Looks like you did a nice job of it! Hope she rides right for ya! :thumbsup:


----------



## rambob (Mar 5, 2011)

Nice! Should make a good spray! :wavetowel2:


----------



## ridinbend (Aug 2, 2012)

So I got the board all dialed, then today my new contract pros showed up. Sweet!


----------



## wrathfuldeity (Oct 5, 2007)

Most ill and color coordinated with the dog dish:thumbsup:

Looks nifty to dial in setback depending on pow conditions


----------



## ridinbend (Aug 2, 2012)

I believe! The swallow is the answer! I rode it on a deep day last week and had an eye opening experience. It's loose, wants to float, and there's no reason to sit back seat at any point. I would recommend to anybody considering that has regular access to pow, to cut it!


----------



## WasatchMan (Aug 30, 2011)

Looks rad man.

Have you ridden it yet?


----------



## ridinbend (Aug 2, 2012)

WasatchMan said:


> Looks rad man.
> 
> Have you ridden it yet?


I did yeah. It was a completely different board. Loves to float, super responsive and all around pow ripper. Still felt the camber and had lots of pop. Epic.


----------



## WasatchMan (Aug 30, 2011)

ridinbend said:


> I did yeah. It was a completely different board. Loves to float, super responsive and all around pow ripper. Still felt the camber and had lots of pop. Epic.

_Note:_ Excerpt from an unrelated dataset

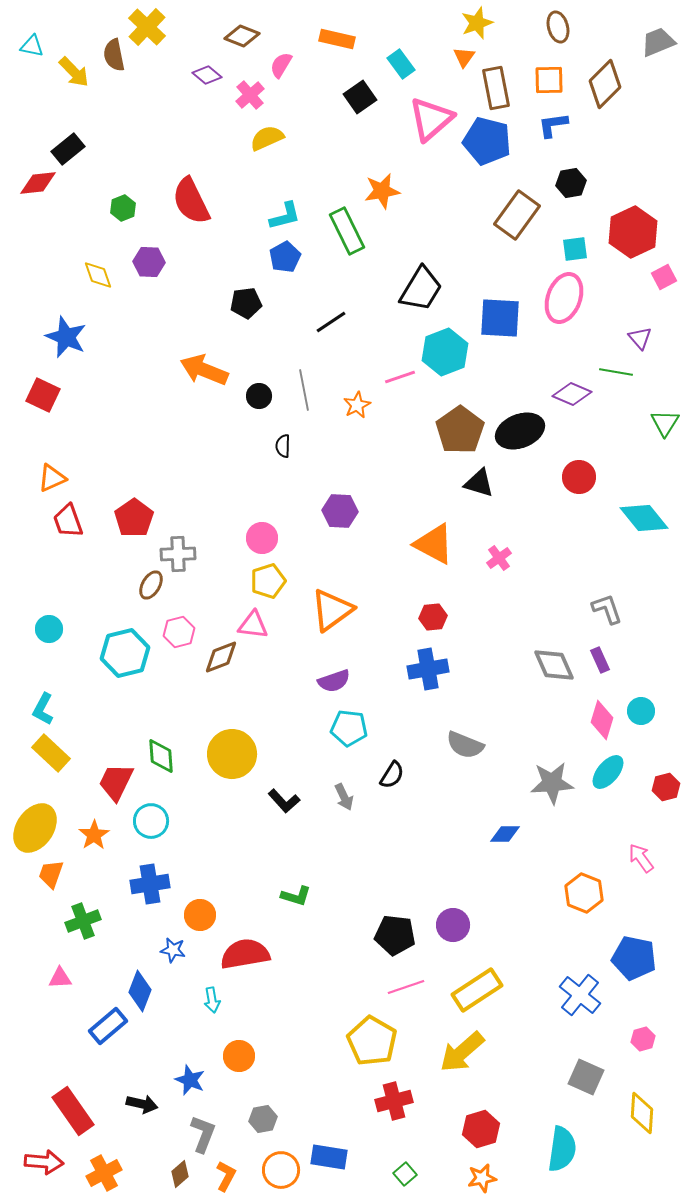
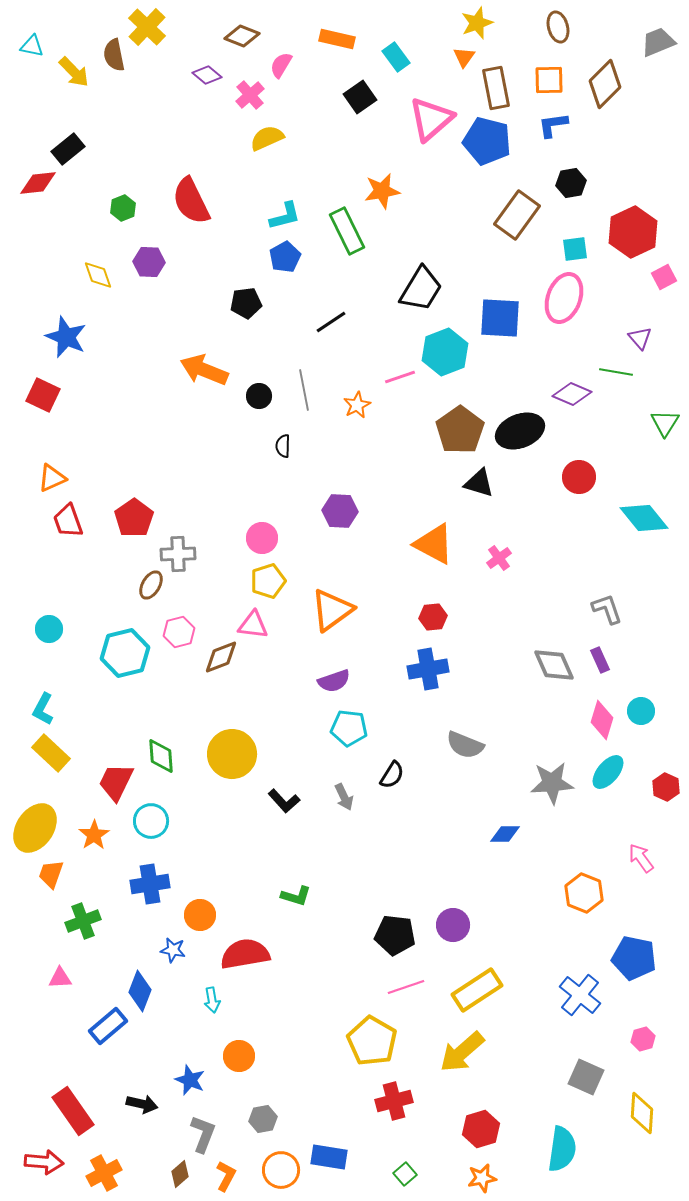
cyan rectangle at (401, 64): moved 5 px left, 7 px up
red hexagon at (666, 787): rotated 20 degrees counterclockwise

wow, you posted that right above me...


----------



## ridinbend (Aug 2, 2012)

WasatchMan said:


> wow, you posted that right above me...


No worries.


----------



## ridinbend (Aug 2, 2012)

Round two, playing with some tail options


----------



## timmytard (Mar 19, 2009)

ridinbend said:


> Round two, playing with some tail options


I think my next one, I'm gonna cut the edges of the outer V then peel it back out,

Basically taking just the edge out, so I'm left with the same shape minus the edge.

Then try a whole bunch of shapes starting with the least amount & taking out more as I go.



Once you've done it once & see how easy it is.

You don't have to be so picky, it takes less time. haha

I was also thinkin' asym tail, but?


TT


----------